Las autoridades estatales ya habían informado a principios de junio sobre un cierre temporal del centro debido a la temporada de huracanes. En ese momento se determinó trasladar a todos los inmigrantes retenidos a otras instalaciones al considerar que mantener operaciones en los Everglades representaba un riesgo durante esa época del año.
Desde su apertura, Alligator Alcatraz recibió fuertes cuestionamientos por parte de organizaciones defensoras de inmigrantes y de personas que permanecieron detenidas en el centro.
Quienes estuvieron bajo custodia describieron dificultades para acceder a representación legal y denunciaron diversas deficiencias en las condiciones de la instalación.
Entre los señalamientos mencionaron la presencia de gusanos en los alimentos, sanitarios que no funcionaban correctamente, pisos inundados con desechos fecales y una constante presencia de mosquitos e insectos.
Para los defensores de los derechos de los inmigrantes, las tiendas de campaña utilizadas en el centro nunca ofrecieron condiciones seguras ni adecuadas para alojar a personas durante largos periodos.
El centro fue construido por la administración de DeSantis en cuestión de días y abrió sus puertas en julio de 2025. Tanto el gobernador como el presidente Donald Trump defendieron en su momento la instalación como una herramienta para fortalecer los esfuerzos de deportación de personas que permanecían en Estados Unidos de manera irregular.
Durante el anuncio del cierre, DeSantis aseguró que la operación permitió deportar a unas 21,000 personas y sostuvo que la instalación contribuyó a reforzar la seguridad del estado de Florida.
Los traslados de los últimos detenidos también generaron críticas.
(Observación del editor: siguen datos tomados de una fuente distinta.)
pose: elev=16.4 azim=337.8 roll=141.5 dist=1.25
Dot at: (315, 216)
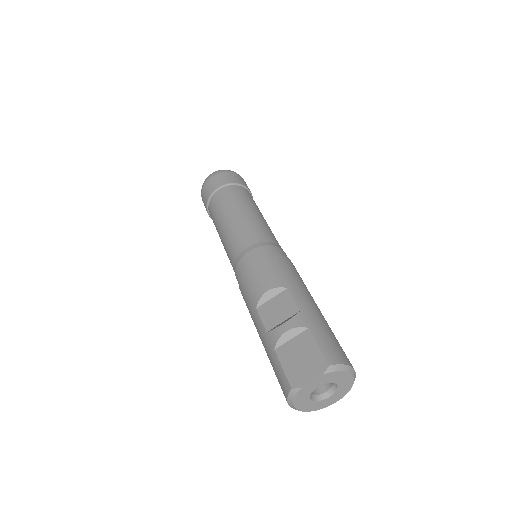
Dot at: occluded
Abogados que representaban a migrantes señalaron que varios de sus clientes fueron enviados de manera repentina a otros centros de detención ubicados en el sur de Florida, California, Arizona, Luisiana y Texas.
Según los representantes legales, durante varios días no existió información clara sobre el destino de las personas trasladadas, lo que dificultó el contacto con sus familias y abogados.
Organizaciones defensoras de inmigrantes sostienen que el cierre del centro no elimina las consecuencias que enfrentan quienes permanecieron durante meses bajo custodia ni el impacto que esa situación tuvo sobre sus familiares.
La Florida Immigrant Coalition afirmó que los principales beneficiarios del proyecto fueron las corporaciones y contratistas que obtuvieron ingresos millonarios mientras, a su juicio, se impulsaba una emergencia migratoria inexistente.
Aunque el centro fue desmontado, DeSantis confirmó que la pista de aterrizaje continuará utilizándose para otros fines.
Por su parte, la alcaldesa de Miami-Dade, Daniella Levine Cava, reiteró su intención de vender el terreno del aeródromo al Servicio de Parques Nacionales una vez concluya el proceso de desmantelamiento.

Levine Cava recordó que desde el inicio manifestó preocupación por las condiciones de detención y por la ubicación de la instalación junto a uno de los ecosistemas naturales más importantes del mundo.
La alcaldesa también informó que el condado espera recuperar formalmente la propiedad para realizar inspecciones ambientales que permitan determinar si la construcción y operación del centro provocaron algún impacto en la zona.
El objetivo, explicó, es avanzar hacia la conservación del terreno y favorecer la restauración de los Everglades, con la intención de preservar ese espacio natural para las futuras generaciones.